Erin Kissane on going offline and into the dark forest

Fantastic talk by Erin Kissane at this summer’s XOXO Festival (via Kottke), in which she talks about going offline, her time with the Covid Tracking Project and how we need to to fix the social internet:
A lot of us remember what it was like to live and work on an internet that was deeply flawed but not systematically designed to burn our emotions, time, and safety for fuel. Whether we’re network builders, designers, writers, or video game makers—the people who make networks better just by their presence—we all have a role in making or enriching networks that are genuinely better for all of us. There is a real crack in the foundations of the current order right now, and I genuinely believe that if we each brought our weird talents and gifts to bear on this problem and treated the problem of making better networks like our problem—not something we’re just hoping someone else will figure out—we would have this in the bag.
She mentions the Dark Forest theory of the web, a metaphor I was unfamiliar with but has helped illustrate/crystallise a lot of my thoughts on the web (as exhausted digital immigrant and terrified parent). Maggie Appleton gives a pretty succinct overview:
The dark forest theory of the web points to the increasingly life-like but life-less state of being online. Most open and publicly available spaces on the web are overrun with bots, advertisers, trolls, data scrapers, clickbait, keyword-stuffing “content creators,” and algorithmically manipulated junk. It's like a dark forest that seems eerily devoid of human life – all the living creatures are hidden beneath the ground or up in trees. If they reveal themselves, they risk being attacked by automated predators. Humans who want to engage in informal, unoptimised, personal interactions have to hide in closed spaces like invite-only Slack channels, Discord groups, email newsletters, small-scale blogs, and digital gardens. Or make themselves illegible and algorithmically incoherent in public venues.
Written two years ago, she goes on to say how the forest is going to get so much darker and more dangerous thanks to the relentless infection of Ai, and oh boy was she on the money.
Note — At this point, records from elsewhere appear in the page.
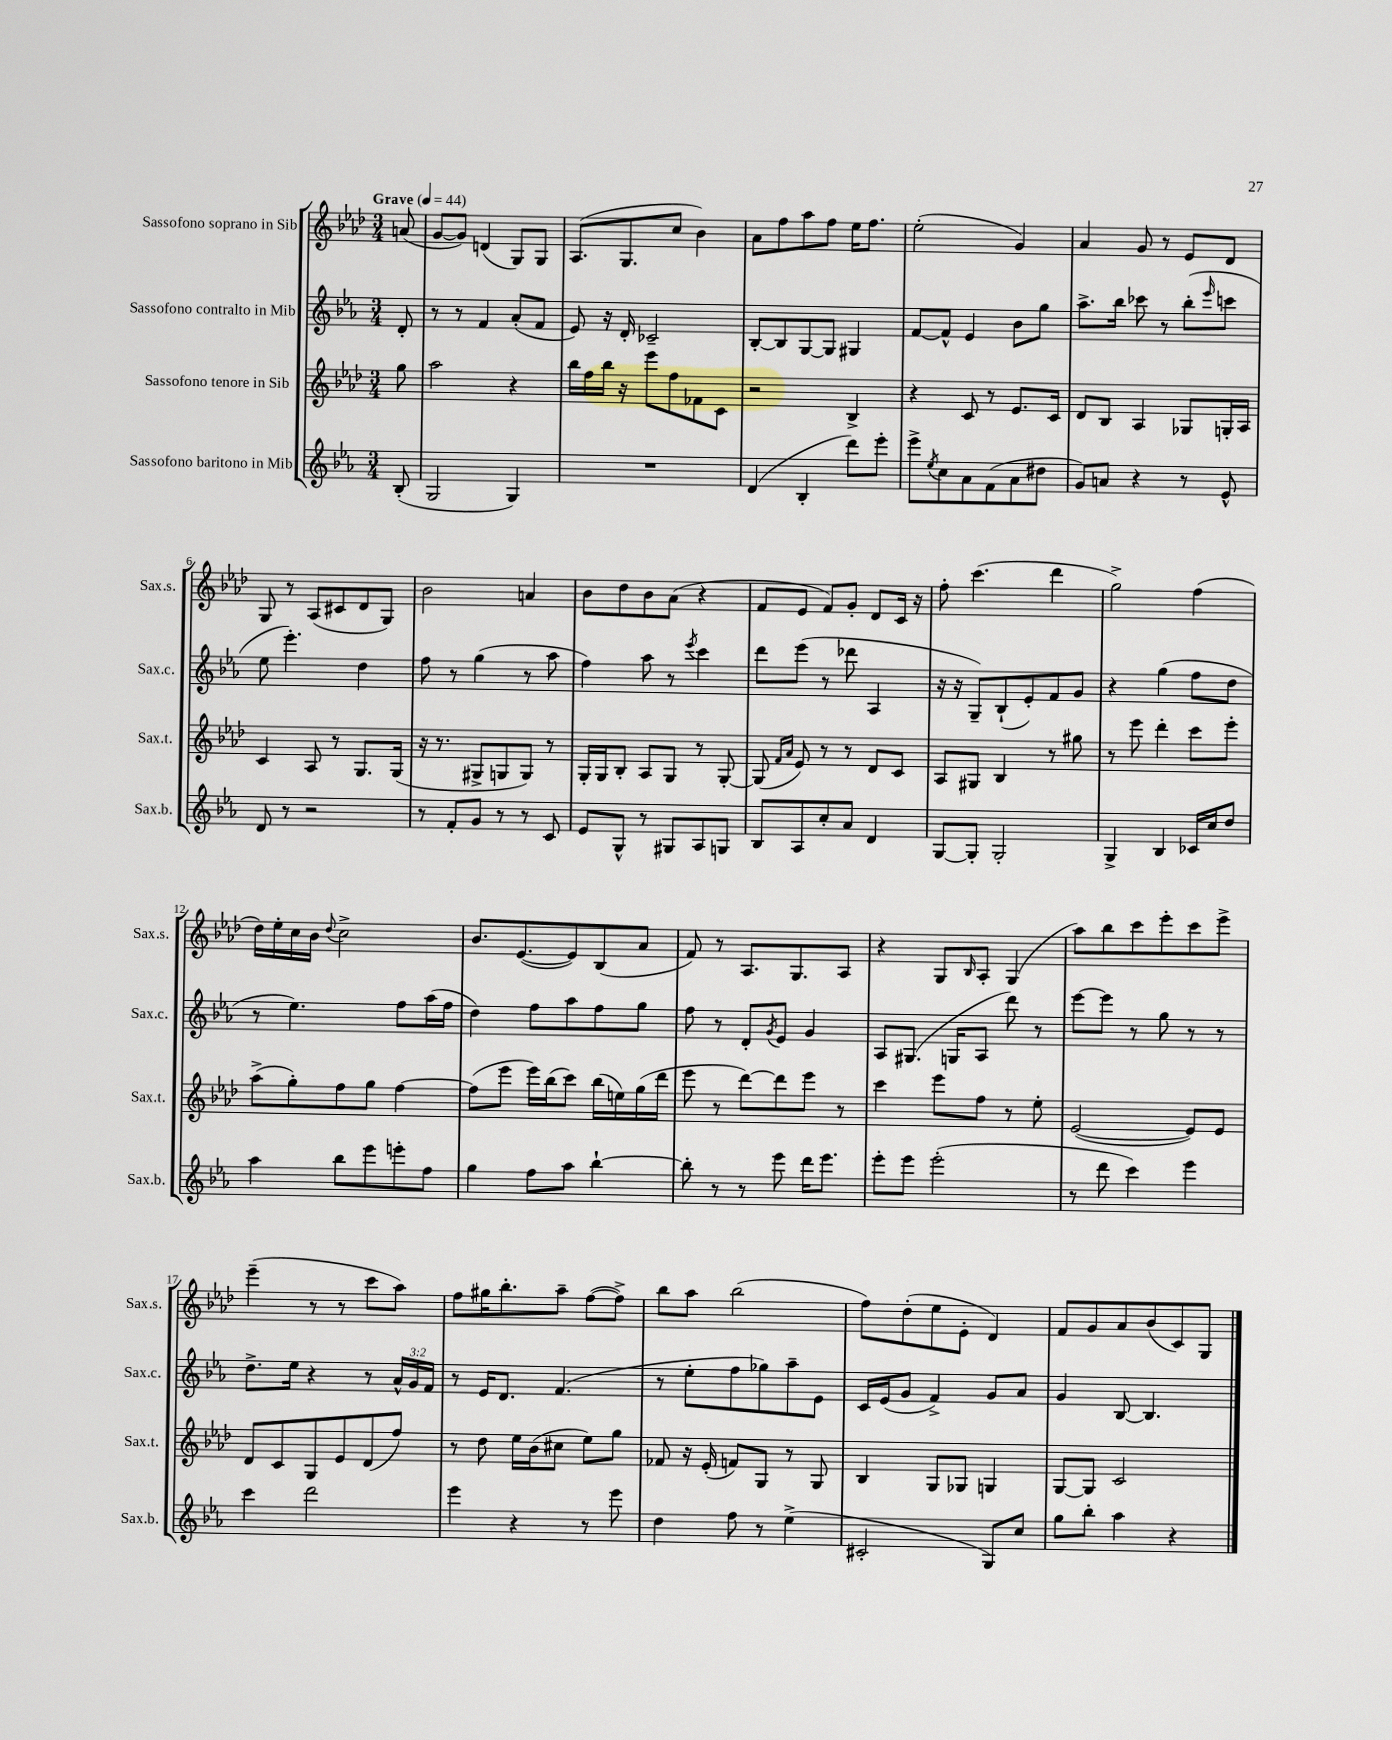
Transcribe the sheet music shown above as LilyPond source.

<<
\new StaffGroup <<
\new Staff = "s0" \with { instrumentName = "Sassofono soprano in Sib" shortInstrumentName = "Sax.s." } {
    \clef treble \key aes \major \numericTimeSignature \time 3/4 \partial 8 \tempo "Grave" 4 = 44
    a'8( |
    g'8~ g'8) d'4( g8) g8 |
    aes8.( g8. c''8 bes'4) |
    aes'8 f''8 aes''8 f''8 ees''16 f''8. |
    ees''2-.( g'4) |
    aes'4 g'8 r8 ees'8 des'8 |
    g8 r8 aes8( cis'8 des'8 g8) |
    bes'2 a'4 |
    bes'8 des''8 bes'8 aes'8( r4 |
    f'8 ees'8 f'8) g'8-. des'8 c'16 r16 |
    f''8-. c'''4.( des'''4 |
    g''2->) f''4( |
    des''16) ees''16-. c''16 bes'16 \appoggiatura { des''8 } c''2-> |
    bes'8. ees'8.~( ees'8) bes8( aes'8 |
    f'8) r8 aes8. g8. aes8 |
    r4 g8 \grace { bes16 } aes8-. g4( |
    aes''8) bes''8 c'''8 ees'''8-. c'''8 ees'''8-> |
    ees'''4--( r8 r8 c'''8 aes''8) |
    f''8 gis''16 bes''8.-. aes''8-- f''8~( f''8->) |
    bes''8 aes''8 bes''2( |
    f''8) des''8-.( ees''8 ees'8-. des'4) |
    f'8 g'8 aes'8 bes'8( c'8) g8 \bar "|." |
}
\new Staff = "s1" \with { instrumentName = "Sassofono contralto in Mib" shortInstrumentName = "Sax.c." } {
    \clef treble \key ees \major \numericTimeSignature \time 3/4 \override Staff.TupletNumber.text = #tuplet-number::calc-fraction-text \partial 8
    d'8-. |
    r8 r8 f'4 aes'8-.( f'8 |
    ees'8) r16 d'16-. ces'2-- |
    bes8~-. bes8 g8~ g8 gis4 |
    f'8~ f'8-^ ees'4 bes'8 g''8 |
    aes''8.-> bes''16 ces'''8 r8 bes''8-.( \grace { ees'''16 } c'''8 |
    ees''8 ees'''4.-.) d''4 |
    f''8 r8 g''4( r8 aes''8 |
    f''4) aes''8 r8 \acciaccatura { ees'''8 } c'''4 |
    d'''8 ees'''8( r8 des'''8 aes4 |
    r16 r16 g8--) bes8-!( ees'8-.) f'8 g'8 |
    r4 g''4( f''8 d''8 |
    r8 ees''4.) f''8 aes''16( f''16 |
    d''4) f''8 aes''8 f''8 g''8 |
    f''8 r8 d'8-. \acciaccatura { g'8 } ees'8 g'4 |
    aes8 gis8.( g16 aes8 d'''8) r8 |
    ees'''8~ ees'''8 r8 g''8 r8 r8 |
    d''8.-> ees''16 r4 r8 \tuplet 3/2 { aes'16-^ g'16 f'16 } |
    r8 ees'16 d'8. f'4.( |
    r8 ees''8-. f''8 ges''8) aes''8-- ees'8 |
    c'16 ees'16( g'8 f'4->) g'8 aes'8 |
    g'4 bes8~ bes4. \bar "|." |
}
\new Staff = "s2" \with { instrumentName = "Sassofono tenore in Sib" shortInstrumentName = "Sax.t." } {
    \clef treble \key aes \major \numericTimeSignature \time 3/4 \partial 8
    g''8 |
    aes''2 r4 |
    bes''16 f''16 bes''16 r16 ees'''8 f''8 fes'8 c'8 |
    r2 bes4-> |
    r4 c'8 r8 ees'8. c'16 |
    des'8 bes8 aes4 ges8 g16-. aes16 |
    c'4 aes8 r8 g8. g16( |
    r16 r8. gis8-> g8 g8) r8 |
    g16-. g16 bes8-. aes8 g8 r8 g8~-. |
    g8( \grace { f'16 aes'16 } ees'8) r8 r8 des'8 c'8 |
    aes8 gis8 bes4 r8 gis''8 |
    r8 ees'''8 des'''4-. c'''8 ees'''8-. |
    aes''8->( g''8-.) f''8 g''8 f''4~ |
    f''8( ees'''8 ees'''16) bes''16( c'''8) bes''16( e''16) g''16( des'''16 |
    ees'''8 r8 des'''8~) des'''8 ees'''8 r8 |
    c'''4 ees'''8 f''8 r8 ees''8-. |
    ees'2~( ees'8) ees'8 |
    des'8 c'8 g8 ees'8 des'8( f''8) |
    r8 des''8 ees''16 bes'16( cis''8 ees''8) g''8 |
    fes'8 r16 ees'16-.( f'8) g8 r8 g8 |
    bes4 g8 ges8 g4 |
    g8~ g8 c'2 \bar "|." |
}
\new Staff = "s3" \with { instrumentName = "Sassofono baritono in Mib" shortInstrumentName = "Sax.b." } {
    \clef treble \key ees \major \numericTimeSignature \time 3/4 \partial 8
    bes8-.( |
    g2 g4) |
    R2. |
    d'4( bes4-. d'''8) ees'''8-. |
    ees'''8-> \acciaccatura { ees''8 } c''8 aes'8 f'8( aes'8 dis''8 |
    g'8) a'8 r4 r8 ees'8-^ |
    d'8 r8 r2 |
    r8 f'8-. g'8 r8 r8 c'8 |
    ees'8 g8-^ r8 gis8 aes8 g8 |
    bes8 aes8 c''8-. aes'8 d'4 |
    g8~ g8-. g2-. |
    g4-> bes4 ces'16 c''16 d''8 |
    aes''4 bes''8 ees'''8 e'''8-. f''8 |
    g''4 f''8 aes''8 bes''4~-! |
    bes''8-. r8 r8 ees'''8 d'''16 ees'''8. |
    ees'''8-. ees'''8 ees'''2-.( |
    r8 d'''8 c'''4) ees'''4 |
    c'''4 d'''2 |
    ees'''4 r4 r8 ees'''8 |
    d''4 f''8 r8 ees''4->( |
    cis'2-. g8) c''8 |
    g''8 bes''8-. aes''4 r4 \bar "|." |
}
>>
>>
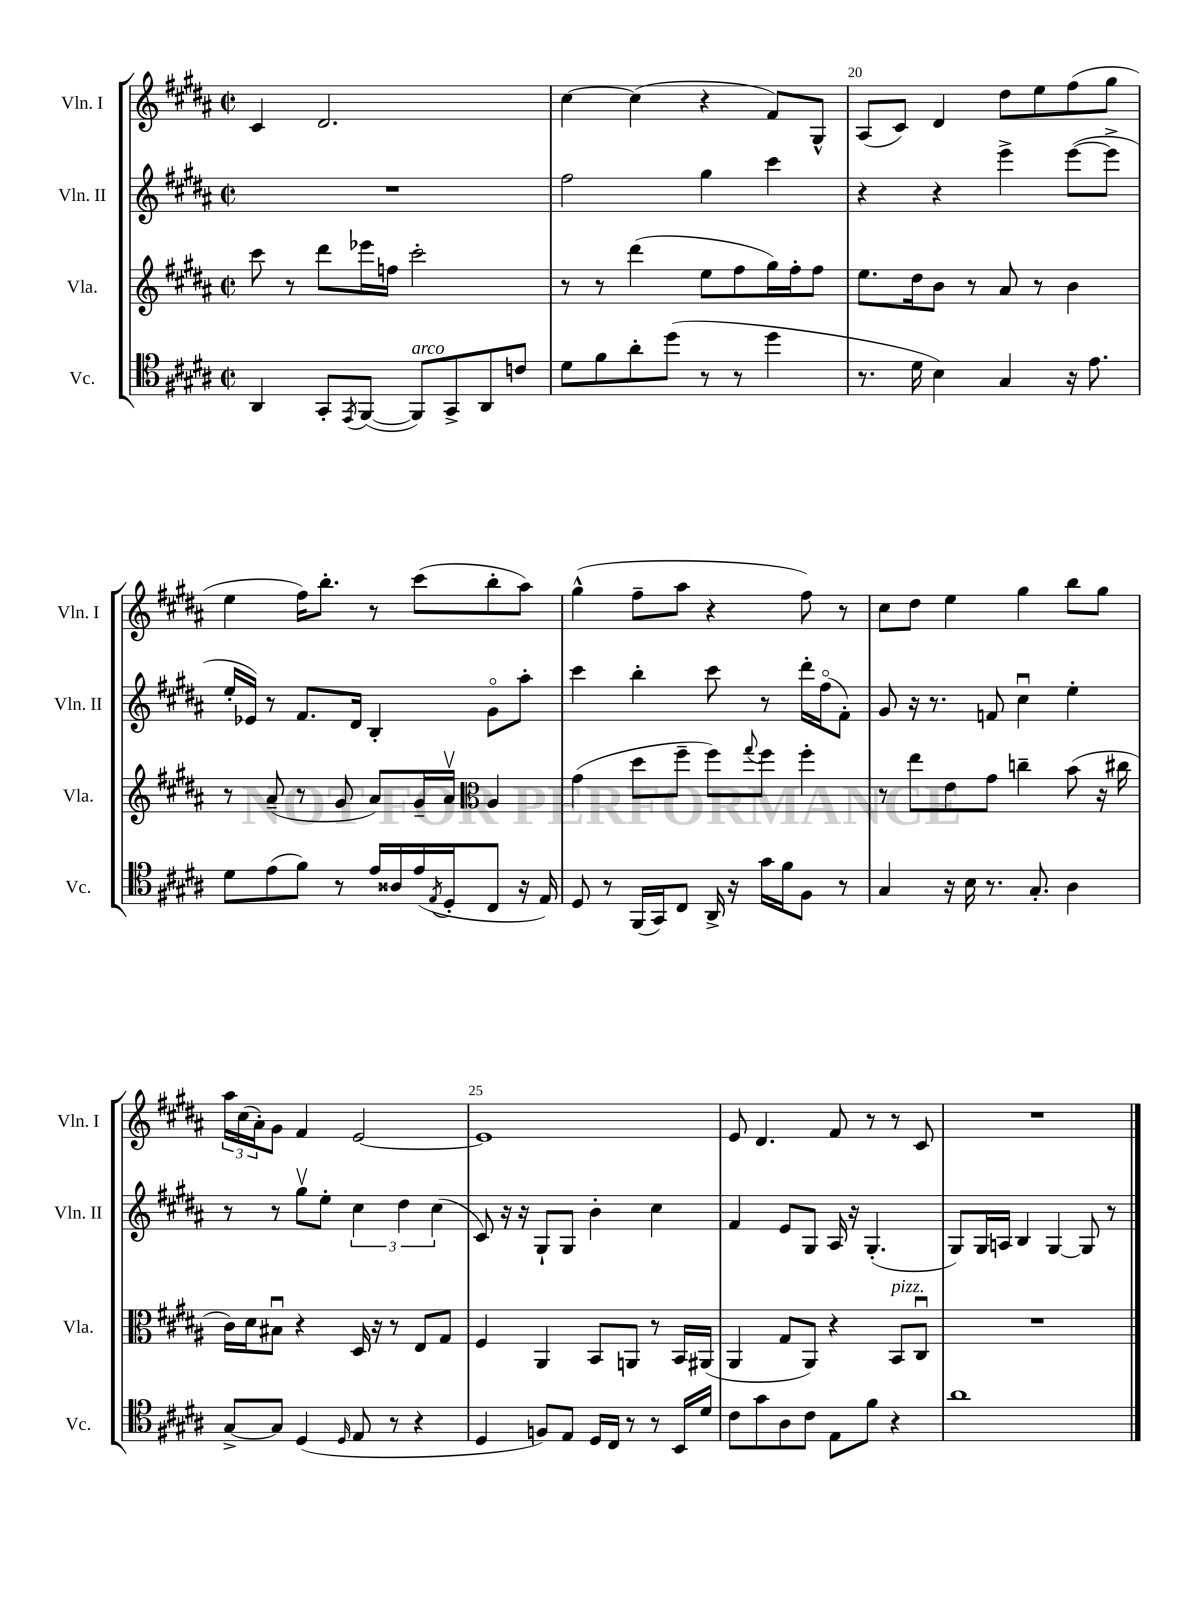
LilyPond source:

<<
\new StaffGroup <<
\new Staff = "s0" \with { instrumentName = "Vln. I" shortInstrumentName = "Vln. I" } {
    \clef treble \key b \major \defaultTimeSignature \time 2/2
    cis'4 dis'2. |
    cis''4~ cis''4( r4 fis'8) gis8-^ |
    ais8( cis'8) dis'4 dis''8 e''8 fis''8( gis''8 |
    e''4 fis''16) b''8.-. r8 cis'''8( b''8-. ais''8) |
    gis''4-^( fis''8-- ais''8 r4 fis''8) r8 |
    cis''8 dis''8 e''4 gis''4 b''8 gis''8 |
    \tuplet 3/2 { ais''16 cis''16( ais'16-.) } gis'8 fis'4 e'2~ |
    e'1 |
    e'8 dis'4. fis'8 r8 r8 cis'8 |
    R1 \bar "|." |
}
\new Staff = "s1" \with { instrumentName = "Vln. II" shortInstrumentName = "Vln. II" } {
    \clef treble \key b \major \defaultTimeSignature \time 2/2
    R1 |
    fis''2 gis''4 cis'''4 |
    r4 r4 e'''4-> e'''8~( e'''8-> |
    e''16-. ees'16) r8 fis'8. dis'16 b4-. gis'8\flageolet ais''8-. |
    cis'''4 b''4-. cis'''8 r8 dis'''16-. fis''16\flageolet( fis'8-.) |
    gis'8 r16 r8. f'8 cis''4\downbow e''4-. |
    r8 r8 gis''8\upbow e''8-. \tuplet 3/2 { cis''4 dis''4 cis''4( } |
    cis'8) r16 r16 gis8-! gis8 b'4-. cis''4 |
    fis'4 e'8 gis8 ais16 r16 gis4.-.( |
    gis8) gis16 a16 b4 gis4~ gis8 r8 \bar "|." |
}
\new Staff = "s2" \with { instrumentName = "Vla." shortInstrumentName = "Vla." } {
    \clef treble \key b \major \defaultTimeSignature \time 2/2
    cis'''8 r8 dis'''8 ees'''16 f''16 cis'''2-. |
    r8 r8 dis'''4( e''8 fis''8 gis''16) fis''16-. fis''8 |
    e''8. dis''16 b'8 r8 ais'8 r8 b'4 |
    r8 ais'8--( r8 gis'8 ais'8) gis'16-- ais'16\upbow \clef alto ais4 |
    gis'4( dis''8 fis''8-- fis''8) \appoggiatura { gis''8 } fis''8 fis''4-. |
    r8 e''8 e'8 gis'8 c''4-- b'8( r16 cis''16 |
    cis'16) dis'16 bis8\downbow r4 dis16 r16 r8 e8 gis8 |
    fis4 ais,4 b,8 a,8 r8 b,16 ais,16( |
    ais,4 gis8 ais,8) r4 b,8^\markup { \italic "pizz." } cis8\downbow |
    R1 \bar "|." |
}
\new Staff = "s3" \with { instrumentName = "Vc." shortInstrumentName = "Vc." } {
    \clef tenor \key b \major \defaultTimeSignature \time 2/2
    ais,4 gis,8-. \acciaccatura { e,8 } fis,8~( fis,8^\markup { \italic "arco" }) gis,8-> ais,8 c'8 |
    dis'8 fis'8 ais'8-. dis''8( r8 r8 dis''4 |
    r8. dis'16 b4) gis4 r16 e'8. |
    dis'8 e'8( fis'8) r8 e'16 aisis16 e'16( \acciaccatura { e8 } dis16-. cis8 r16 e16) |
    dis8 r8 fis,16( gis,16) cis8 ais,16-> r16 gis'16 fis'16 fis8 r8 |
    gis4 r16 b16 r8. gis8.-. ais4 |
    gis8~-> gis8 dis4( \grace { dis16 } e8 r8 r4 |
    dis4 f8) e8 dis16 cis16 r8 r8 b,16 dis'16 |
    cis'8 gis'8 ais8 cis'8 e8 fis'8 r4 |
    ais'1 \bar "|." |
}
>>
>>
\layout { \context { \Score currentBarNumber = #18 \override BarNumber.break-visibility = ##(#f #t #t) barNumberVisibility = #(every-nth-bar-number-visible 5) } }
Once reliable cornerstones of the web are falling away – as well as Google thrashing around in the snake oil and churning out ridiculous non-results to search queries, Wikipedia is now fighting a battle against an onslaught of “unsourced, poorly-written, Ai-generated content”.
I’m reminded of that Ryan Britt post about how most citizens of the Star Wars galaxy are probably illiterate – he suggests that they’ve come to rely on technology (i.e. droids) to such a degree that they no longer need to read or write anything beyond basic pictograms¹. But maybe it was more than that; maybe the written word could no longer be trusted, so they simply abandoned it and resorted/reverted to folklore. Is that where we’re headed? Everything will become a rumour or a whisper or simply fade away.